Peter Zimmermann, Geschäftsleiter von Pro Senectute Glarus, führte ein, unwillkommene aber inhaltlich richtige Berichterstattungen zu zwei Heimen im Kanton, erwirtschaftete Defizite, Personalprobleme und Mängel im Bereich von Zwischenmenschlichem (Personal, Altersheimbewohner, Pflegeabhängigkeit), die gescheiterte Altersreform 2020, bezahlbare Altersvorsorge und anderes erwähnend. Er begrüsste die Fachreferenten und verschiedene Gäste.

Dann hatte Flurin Caviezel seinen ersten von mehreren Auftritten, in knallroten Halbschuhen und einem adretten roten «Poschettli» auf der linken Seite seiner Jacke. Er entpuppte sich bald einmal als aufmerksamer Zuhörer, kritisch Wertender vieler Aussagen, flocht eigene Erfahrungen ein, switchte im Tun und Belassen im Bereiche von Altersfragen in verschiedenen Kantonen rum, sang, fragte, munterte auf, rüttelte an Verkorkstem, zeigte auf, was Kommissionsarbeit und Projektentwicklung für Folgen haben können, sang, bastelte Kurzverse samt Slogans – alles zur Freude des begeisterten Publikums, das ganz viel Beifall spendete und – für einmal – in sehr willkommener Art von den nervigen Standing Ovations Abstand nahm.

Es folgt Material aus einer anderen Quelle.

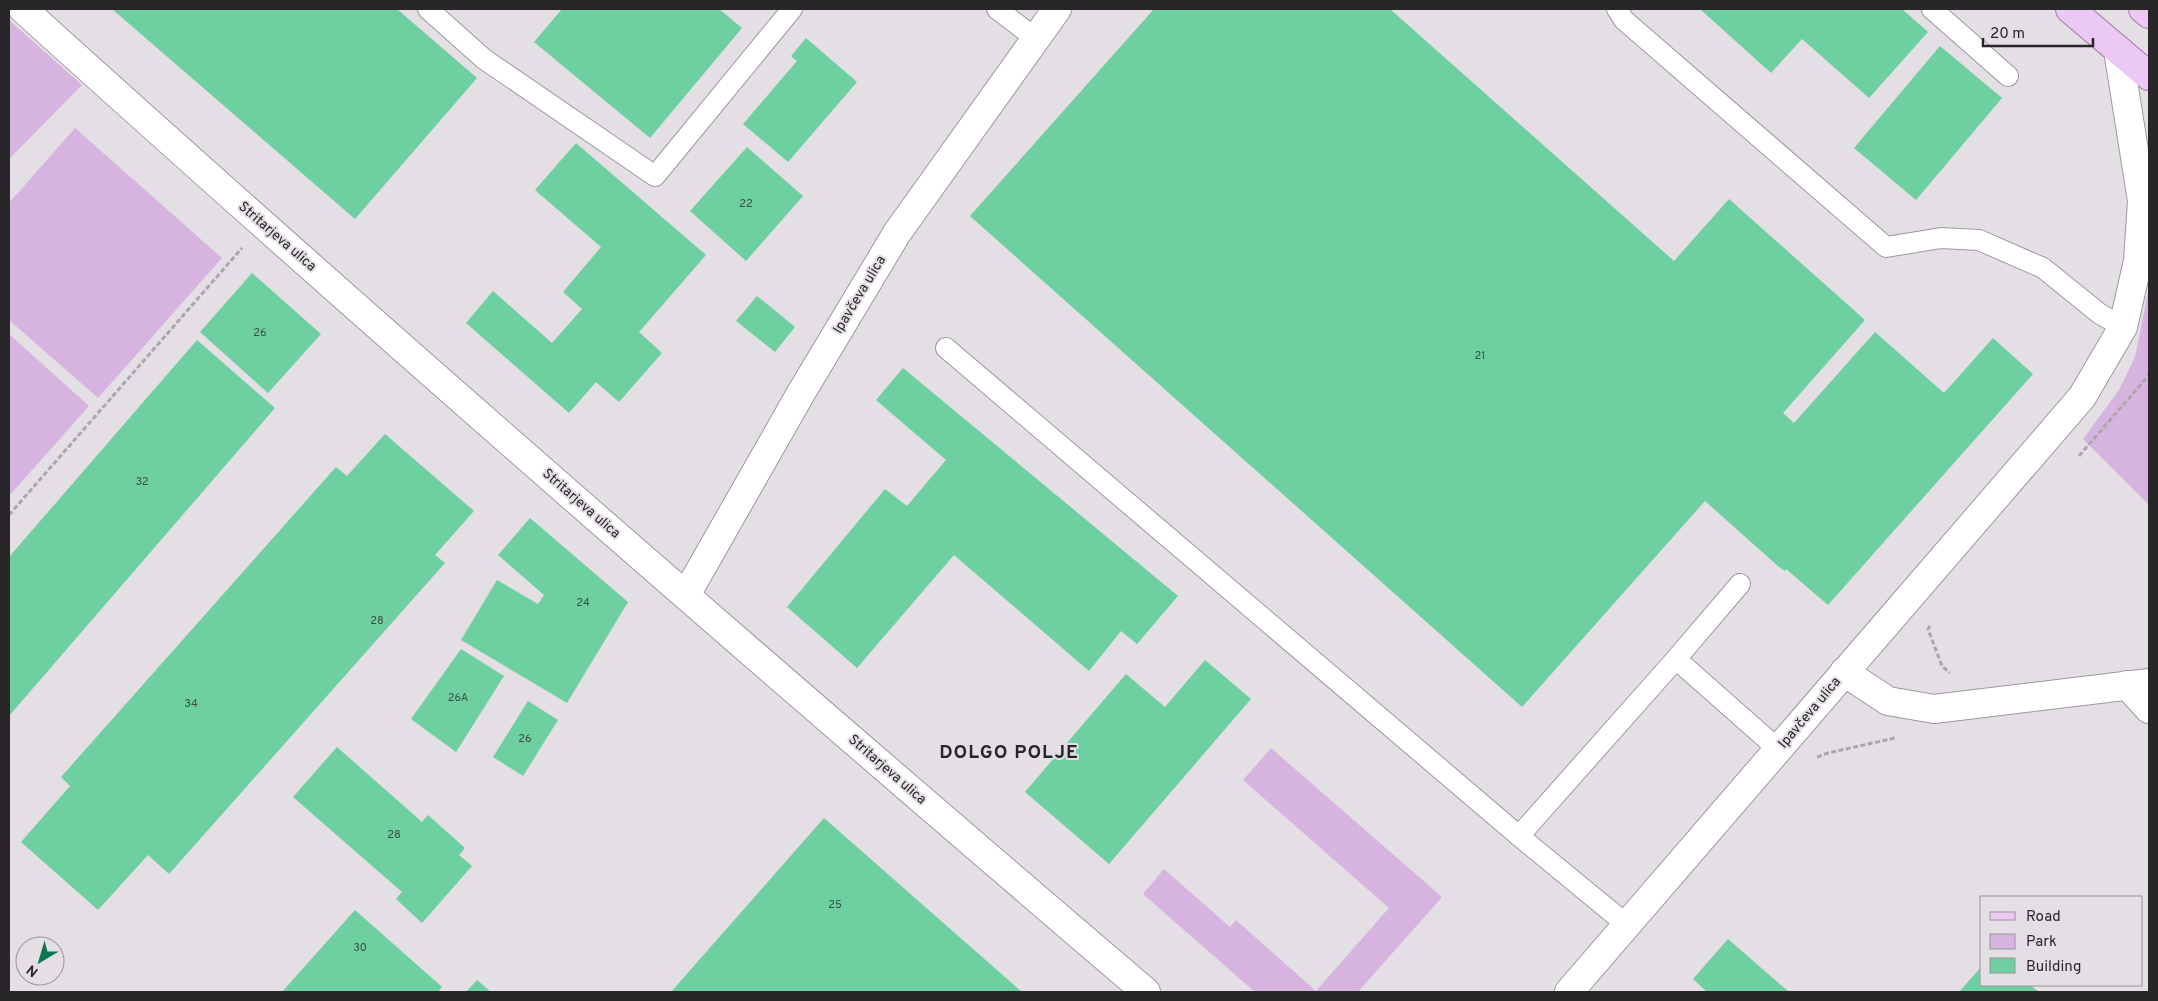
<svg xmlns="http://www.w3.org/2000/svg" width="2158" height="1001" font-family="Overpass,sans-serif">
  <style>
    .green { fill: #d7b4df }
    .building { fill: #6ecfa1 }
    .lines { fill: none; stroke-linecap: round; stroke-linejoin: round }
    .lane-casing { stroke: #9e989f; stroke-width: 22 }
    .street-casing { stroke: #9e989f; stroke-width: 30 }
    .primary-casing { stroke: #9f78a8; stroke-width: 30 }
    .path { stroke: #aba6ac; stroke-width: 3; stroke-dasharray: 5 2.5; stroke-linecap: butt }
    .lane { stroke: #fff; stroke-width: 20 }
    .street { stroke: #fff; stroke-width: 28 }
    .primary { stroke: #ecc8f4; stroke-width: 28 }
    .labels { text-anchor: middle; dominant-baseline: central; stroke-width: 4; stroke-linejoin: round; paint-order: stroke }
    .number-label { font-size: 11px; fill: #3a5047 }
    .street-label { font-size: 14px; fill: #292629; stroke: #e4dee5 }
    .district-label { font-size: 19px; font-weight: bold; letter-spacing: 1px; fill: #292629; stroke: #e4dee5 }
  </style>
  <rect width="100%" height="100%" fill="#e4dee5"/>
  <g class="green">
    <path d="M9,20L82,85L9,159Z"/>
    <path d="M75,128L222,258L98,398L9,320V203Z"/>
    <path d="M2149,287V505L2083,439L2119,390L2135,357Z"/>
    <path d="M9,334L89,406L9,496Z"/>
    <path d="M1271,748L1442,897L1358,992H1255L1143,894L1164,869L1230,927L1236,920L1316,991L1389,908L1243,780Z"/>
  </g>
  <g class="building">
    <path d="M112,9H397L477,78L355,219Z"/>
    <path d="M562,9H719L742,28L650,138L534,42Z"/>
    <path d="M1154,9H1390L1674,261L1729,199L1865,320L1783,413L1794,423L1875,332L1944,393L1993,338L2033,374L1828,605L1786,569L1785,571L1779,567L1705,501L1522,707L970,216Z"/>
    <path d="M1700,9H1902L1928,32L1869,98L1802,39L1771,73Z"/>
    <path d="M806,38L857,82L788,162L743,124L797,61L791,56Z"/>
    <path d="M1940,46L2002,98L1916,200L1854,148Z"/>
    <path d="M576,143L706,255L639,332L662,353L619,402L596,382L569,413L466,323L493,291L552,343L582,309L563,292L601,247L535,190Z"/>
    <path d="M747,147L803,196L746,261L690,211Z"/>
    <path d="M252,273L321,334L268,393L200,332Z"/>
    <path d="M757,296L795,327L775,352L736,321Z"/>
    <path d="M197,340L275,408L9,716V557Z"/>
    <path d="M903,368L1178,596L1137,644L1121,631L1089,671L954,555L857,668L787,607L885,489L907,506L946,460L876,400Z"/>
    <path d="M385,434L474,511L435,555L445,563L169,874L148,855L98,910L21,842L70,786L61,777L336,467L347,476Z"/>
    <path d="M530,518L628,602L567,703L461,640L497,580L538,604L544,595L498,555Z"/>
    <path d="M461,649L504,676L456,752L411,719Z"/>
    <path d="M1205,660L1251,699L1109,864L1025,792L1126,674L1165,707Z"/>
    <path d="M528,701L558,720L523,776L493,757Z"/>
    <path d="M337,747L422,822L428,815L465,848L459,855L472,866L422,923L396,899L402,892L293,797Z"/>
    <path d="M824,818L1022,992H671Z"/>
    <path d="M355,910L442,987L438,992H282Z"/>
    <path d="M1728,939L1789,992H1707L1693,979Z"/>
    <path d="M1982,966V985H2030L2039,992H1959Z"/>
    <path d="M477,980L491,992H466Z"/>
  </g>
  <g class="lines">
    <defs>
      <g id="lane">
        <path d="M428,9L484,59L655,176L792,9"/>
        <path d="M997,9L1035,38"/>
        <path d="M1617,9L1624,20L1886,247L1941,238L1979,240L2043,268L2100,314L2123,327"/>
        <path d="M1932,9L2008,76"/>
        <path d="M946,348L1519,836L1626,924"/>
        <path d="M1676,659L1779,750"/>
        <path d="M1519,836L1676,659L1740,584"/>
      </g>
      <g id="street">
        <path d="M23,9C392,343 768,669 1146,992"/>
        <path d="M686,595L801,393L897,233L1057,9"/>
        <path d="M1844,672L1888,701L1934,709L2149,683"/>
        <path d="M2127,685L2149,709"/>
        <path d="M1569,992L2082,397L2123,327L2138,261L2142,201L2118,50"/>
      </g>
      <g id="primary">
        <path d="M2070,9L2149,76"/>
        <path d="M2143,9L2149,14"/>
      </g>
    </defs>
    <use href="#lane" class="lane-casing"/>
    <use href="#street" class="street-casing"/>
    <use href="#primary" class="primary-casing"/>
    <g class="path">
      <path d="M2079,456L2149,375"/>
      <path d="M9,515L242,248"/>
      <path d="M1930,626L1928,629L1942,666L1950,673"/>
      <path d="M1817,757L1828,753L1895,738"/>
    </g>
    <use href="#lane" class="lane"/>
    <use href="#street" class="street"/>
    <use href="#primary" class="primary"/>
  </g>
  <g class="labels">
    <g class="number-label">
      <text x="746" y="204">22</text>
      <text x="260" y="333">26</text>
      <text x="1480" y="356">21</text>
      <text x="142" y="482">32</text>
      <text x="583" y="603">24</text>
      <text x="377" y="621">28</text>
      <text x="458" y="698">26A</text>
      <text x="191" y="704">34</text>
      <text x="525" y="739">26</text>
      <text x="394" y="835">28</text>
      <text x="835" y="905">25</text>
      <text x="360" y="948">30</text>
    </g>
    <g class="street-label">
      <text transform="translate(277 237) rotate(41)">Stritarjeva ulica</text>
      <text transform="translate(860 295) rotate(-59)">Ipavčeva ulica</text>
      <text transform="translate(581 504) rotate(41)">Stritarjeva ulica</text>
      <text transform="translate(1810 713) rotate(-50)">Ipavčeva ulica</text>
      <text transform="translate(887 770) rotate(41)">Stritarjeva ulica</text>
    </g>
    <g class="district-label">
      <text x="1009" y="753">DOLGO POLJE</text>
    </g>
  </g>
  <rect width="2158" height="1001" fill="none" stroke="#292629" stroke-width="20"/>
  <rect x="1980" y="896" width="162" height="90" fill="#e4dee5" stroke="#99949a"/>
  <rect x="1990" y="912" width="25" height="8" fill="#ecc8f4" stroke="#99949a"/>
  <text x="2026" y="921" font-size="15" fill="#292629">Road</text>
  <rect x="1990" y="934" width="25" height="15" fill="#d7b4df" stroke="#99949a"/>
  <text x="2026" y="946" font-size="15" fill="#292629">Park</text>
  <rect x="1990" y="958" width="25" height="15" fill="#6ecfa1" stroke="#99949a"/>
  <text x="2026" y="971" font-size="15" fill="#292629">Building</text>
  <g transform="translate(40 961) rotate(218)"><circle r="24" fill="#e4dee5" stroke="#99949a"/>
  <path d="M0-4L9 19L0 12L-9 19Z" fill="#09764f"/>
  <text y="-8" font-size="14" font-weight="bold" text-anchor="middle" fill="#292629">N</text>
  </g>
  <path d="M1983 38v8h110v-8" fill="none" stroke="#292629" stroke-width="2.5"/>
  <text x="1990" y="38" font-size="15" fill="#292629" stroke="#e4dee5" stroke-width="4" paint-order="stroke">20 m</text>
</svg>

Samuel Baumgartner wies auf das «Konzept zur Stärkung der ambulanten Langzeitpflege» hin. Neun Massnahmen sind zur Durchsetzung empfohlen. Die Pflegebedürftigkeit wird bis 2030 markant ansteigen. Fachkräftemangel im Gesundheitswesen zeichnet sich ab und ist in peripheren Gebieten bereits Tatsache. Der Trend zum Älterwerden in den eigenen vier Wänden wird bestehen bleiben. Das Konzept wurde von einer gemischten Arbeitsgruppe unter dem Vorsitz von RR Dr. Rolf Widmer, Vorsteher des Departements Finanzen und Gesundheit, erarbeitet. Aus der breit angelegten Vernehmlassung resultierten 37 Stellungnahmen. Die neun Empfehlungen wurden in Zusammenhang mit verdeutlichendem Zahlenmaterial präsentiert. Sie sollen bis 2022 umgesetzt werden. Zuständig werden die Gemeinden und Leistungsträger sein. Eine vertiefende Information wird am 7. Februar des kommenden Jahres in Ennenda erfolgen. Die Umsetzungsform wird der Landsgemeinde 2019 unterbreitet.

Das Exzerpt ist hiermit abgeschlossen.